▸ Text passage:
- Opening Delimiter -
We wandered for a drink at half-time and took up new positions in the elevated stand.  From ye Gods we expected something different for the second period - a touch paper had been lit, surely it would lead to a conflagration to remember - alas I asked to much.

The Nomads were out sharply for half two, good pressure was applied without any end result.  A bit like squeezing a boil on an elephants arse - a lot of straining and squeezing but no prize pus for all the effort!  Cheadle Town gained a glimpse of joy via persistent endeavour and the Nomads nearly broke but an off-side rule extinguished any flames of promise.  Eventually the hosts worked through, a dubious free-kick was granted, No 8 (Callum Knight) received, made a good run that was forced out wide but still put in a low cut-back.  The home No 12 (Shaquille Lewys) dashed in, was mere feet out and only had to nail the globe - how the Hell he put it over the bar is beyond me.  Soon after this the home No 10 (Rhys Clooney) burst through, he released but the Nomadic No 1 (Aaron Tyrer) spread himself and duly saved with his plates of meat.  The corner that followed was utterly dreadful!

The visiting tribe dug deep, No 8 (Kieran Herbert) knocked a choice touch, Grandison dashed down the flank and sent on a daisy cutting ball that Tindall latched onto but put shy of the stick.  Another long ball came the same way, No 6 (Phillip Yuille) sent in a looper but Collinson was denied on the line by some great defending.  The hosts were still in this with No 5 (James Dunn) at the back doing a grand job and Clooney up front always a danger.  A crack on goal did eventually come with Knight sending forth a good daisy-beheader that was closer than the rather relaxed goalkeeper seemed to think - now that could have been interesting.  Onwards the game staggered like a one-legged Oliver Reed look-a-like on a bender.  A hold-up was followed by a pop from Grandison that nearly caught the home keeper with his conkers cold and suddenly we were into extra time.  With these last throws Cheadle Town had two golden chances - the first via Osakwe who turned, passed to No 6 (Oliver Hatfield-Banton) who drilled in a shot that was too straight for its own good.   The second opportunity arose through No 15 (Joseph Neild) who delivered a great cross that Clooney pounced on but could only place into the keeper's arms.  Time was now running out when a home back pass was botched up by the keeper and No 11 (Stephen Kirby) duly gathered.   Negotiations around impeding players were carried out, cool was kept and the player in possession stroked home, doubled his sides lead and made sure the 3 points were going down the road.  The game had been one to not get too aroused by with very little in it, Cheadle Heath Nomads deserved it and man of the Match for me goes to No 8 (Kieran Herbert) for running himself into the ground, providing a spark and maintaining a high work rate until he was substituted.  Farewells to some fine folk were had, I was set a challenge to make the report interesting - polishing turds is indeed a tricky tasks and I hope my tapping digits don't stink too much.
- Closing Delimiter -
Stored items
- Opening Delimiter -
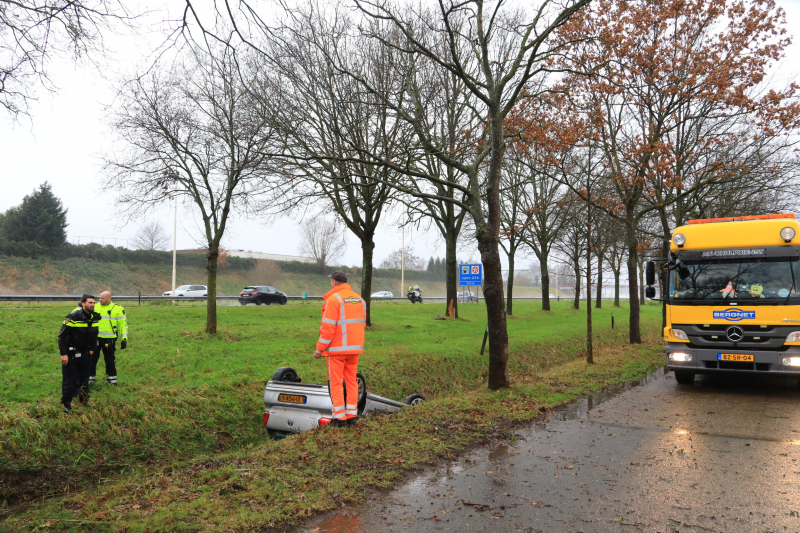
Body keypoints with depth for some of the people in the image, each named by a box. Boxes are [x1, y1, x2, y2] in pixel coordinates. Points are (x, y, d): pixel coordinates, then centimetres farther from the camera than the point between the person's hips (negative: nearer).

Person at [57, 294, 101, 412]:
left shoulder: (94, 317, 2)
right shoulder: (73, 317, -18)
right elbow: (62, 335, -16)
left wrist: (92, 349, 15)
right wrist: (63, 354, -17)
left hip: (85, 354, 6)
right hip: (71, 354, -6)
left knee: (84, 378, 13)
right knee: (69, 379, -2)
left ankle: (84, 400, 27)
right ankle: (66, 403, 7)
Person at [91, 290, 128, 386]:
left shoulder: (118, 309, -2)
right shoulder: (95, 307, 6)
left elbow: (123, 324, 0)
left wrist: (124, 339, -4)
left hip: (109, 339, -2)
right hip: (95, 337, 2)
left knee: (110, 359, 10)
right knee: (92, 358, 6)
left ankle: (112, 377, 22)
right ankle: (90, 377, 18)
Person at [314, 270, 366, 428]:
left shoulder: (333, 299, -11)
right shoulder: (359, 299, 12)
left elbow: (328, 327, -15)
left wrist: (320, 348, -10)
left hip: (337, 349, -7)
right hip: (355, 348, 7)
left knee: (336, 383, 1)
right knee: (351, 380, 13)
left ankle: (340, 417, 3)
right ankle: (352, 415, 14)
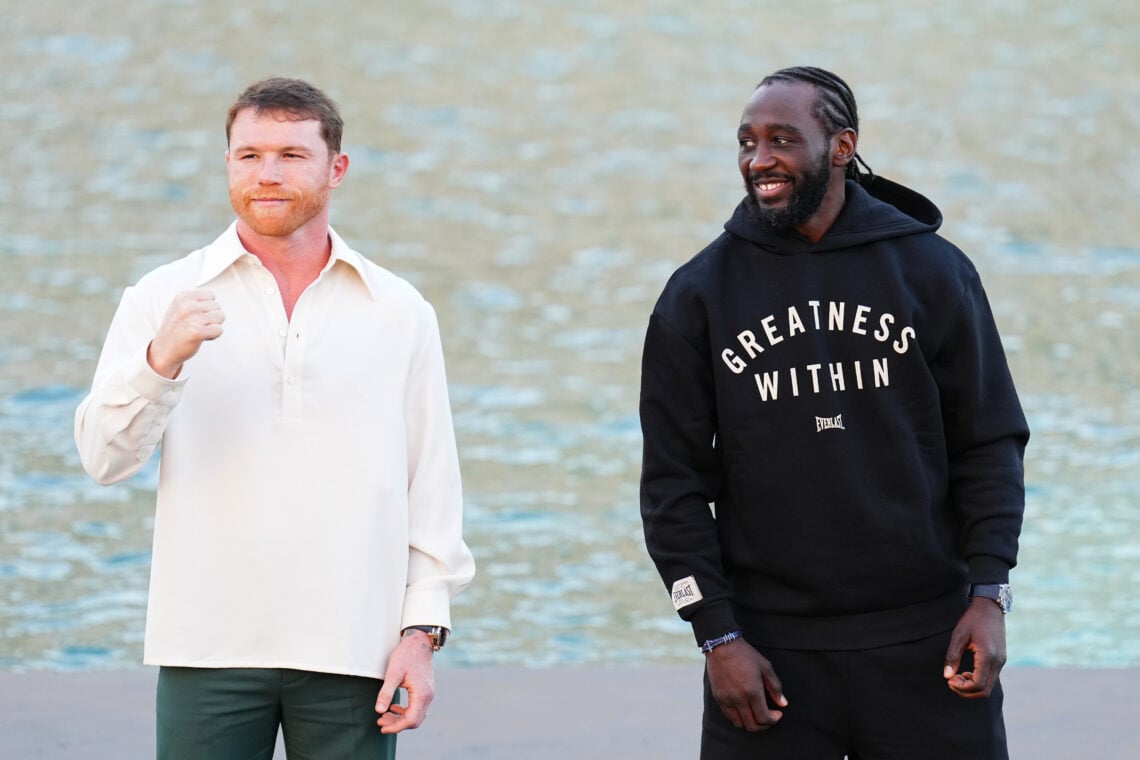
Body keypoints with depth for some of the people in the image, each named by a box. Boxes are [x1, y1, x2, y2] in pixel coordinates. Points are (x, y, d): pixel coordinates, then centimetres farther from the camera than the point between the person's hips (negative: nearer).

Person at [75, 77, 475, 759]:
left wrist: (423, 630, 0)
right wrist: (162, 359, -21)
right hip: (209, 650, -1)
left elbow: (433, 485, 8)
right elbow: (105, 457, -4)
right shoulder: (166, 298, 5)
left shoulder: (400, 312, 9)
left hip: (353, 649, 1)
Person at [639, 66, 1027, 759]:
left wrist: (989, 595, -6)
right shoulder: (700, 294, 3)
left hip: (925, 647, 0)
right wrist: (718, 637, -5)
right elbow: (675, 480, 2)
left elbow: (990, 442, 4)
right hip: (771, 654, 0)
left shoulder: (932, 271, 3)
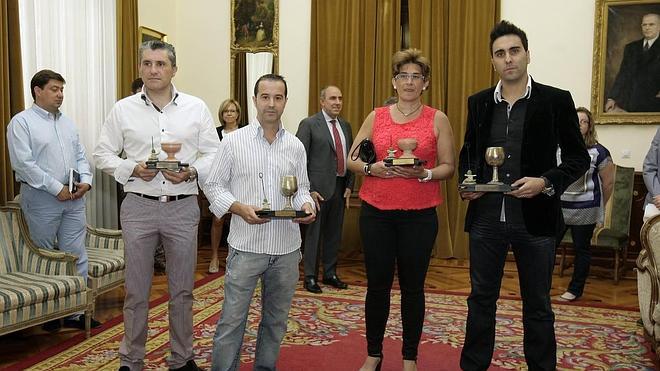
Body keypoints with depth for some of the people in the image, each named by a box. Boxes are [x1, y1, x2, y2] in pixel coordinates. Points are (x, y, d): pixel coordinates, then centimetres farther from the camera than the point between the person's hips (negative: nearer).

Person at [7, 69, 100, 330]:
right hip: (41, 198, -5)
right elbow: (23, 163, -13)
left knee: (77, 255, 4)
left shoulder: (68, 123, 16)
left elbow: (81, 156, 16)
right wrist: (56, 188, -16)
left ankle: (75, 312, 12)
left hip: (74, 198, 5)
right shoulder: (21, 122, -3)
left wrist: (85, 181, -3)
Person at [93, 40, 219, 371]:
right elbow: (102, 154, 6)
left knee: (182, 290, 11)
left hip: (183, 207, 0)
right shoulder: (123, 109, 4)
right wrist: (132, 169, -11)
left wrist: (191, 172, -15)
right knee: (136, 291, 10)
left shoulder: (196, 108, 3)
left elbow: (213, 154, 3)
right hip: (138, 207, 0)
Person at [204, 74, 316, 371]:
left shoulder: (296, 146, 8)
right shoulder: (233, 141, -2)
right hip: (246, 245, -3)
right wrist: (240, 209, -17)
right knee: (232, 320, 1)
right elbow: (213, 185, 0)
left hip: (287, 247, 4)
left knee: (276, 319, 16)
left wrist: (305, 205, -9)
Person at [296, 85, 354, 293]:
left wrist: (349, 185, 7)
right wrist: (308, 190, -15)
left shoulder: (345, 126, 13)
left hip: (340, 187, 6)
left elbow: (350, 157, 16)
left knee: (334, 234, 14)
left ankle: (330, 274, 28)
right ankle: (310, 276, 16)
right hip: (318, 188, -6)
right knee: (314, 233, 3)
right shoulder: (309, 124, -5)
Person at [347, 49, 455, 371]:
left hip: (419, 215, -1)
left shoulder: (437, 120, 4)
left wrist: (424, 173, -17)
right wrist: (372, 168, -12)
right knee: (377, 284, 8)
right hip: (376, 212, 1)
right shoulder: (376, 117, 8)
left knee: (413, 286, 8)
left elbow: (448, 167, 2)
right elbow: (352, 159, 8)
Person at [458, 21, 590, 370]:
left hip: (535, 219, -2)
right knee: (481, 299, 13)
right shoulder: (479, 102, 6)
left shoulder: (556, 100, -3)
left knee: (537, 305, 12)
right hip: (486, 218, 3)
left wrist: (546, 182, -16)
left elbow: (579, 157, 0)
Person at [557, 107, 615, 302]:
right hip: (558, 207, 2)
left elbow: (608, 182, 4)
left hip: (584, 211, -2)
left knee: (582, 249, 9)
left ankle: (575, 289, 23)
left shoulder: (598, 151, -4)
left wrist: (599, 206, 11)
- Closing Delimiter -
▸ Using the information:
**1)** In the match report, who does the writer name as man of the match?
**2)** Pick up the match report after its last sentence and keep it going in the same voice.

▸ Results for the exercise:
**1)** No 8, Kieran Herbert of Cheadle Heath Nomads.

**2)**
FINAL THOUGHT - This match like the disappointment a hormone riddled teenager feels when he forks out a wedge for a cellophane wrapped copy of 'Tits and Todgers' only to find that all the vital parts of the anatomy are blacked out.  It was like the time I went on a blindfolded shoplifting spree to find I had been arrested for pinching 3 chunky knit cardigans and a pair of incontinence pants - a very disappointing experience.  Both teams tried to get going but it just wouldn't happen today - the reason being perhaps tired legs, the unexpected thermals, the baked pitch, a clash of styles.  Sometimes these things are unaccountable and you just have to suck it and see.  Come what may though, for the summer months Cheadle Heath Nomads are the kings of the home turf and can carry the winning impetus into the new season.  In fact if they win their last match they have had a good flourish and sometimes winning ugly is an indicator of a darn fine squad.  Cheadle Town just weren't on it today and have stuttered through the season never hitting the ground running.  They have had a few zeniths (a 13 goal game one such pinnacle) but consistency is lacking, it is a key ingredient to work upon before season 2019/2020 comes.  In the meantime I apologise if I have failed to raise any goosebumps during this account - sometimes I know when I am beat but..better to be out there supporting than not - think on!

Saturday 20 April 2019

STONED TO...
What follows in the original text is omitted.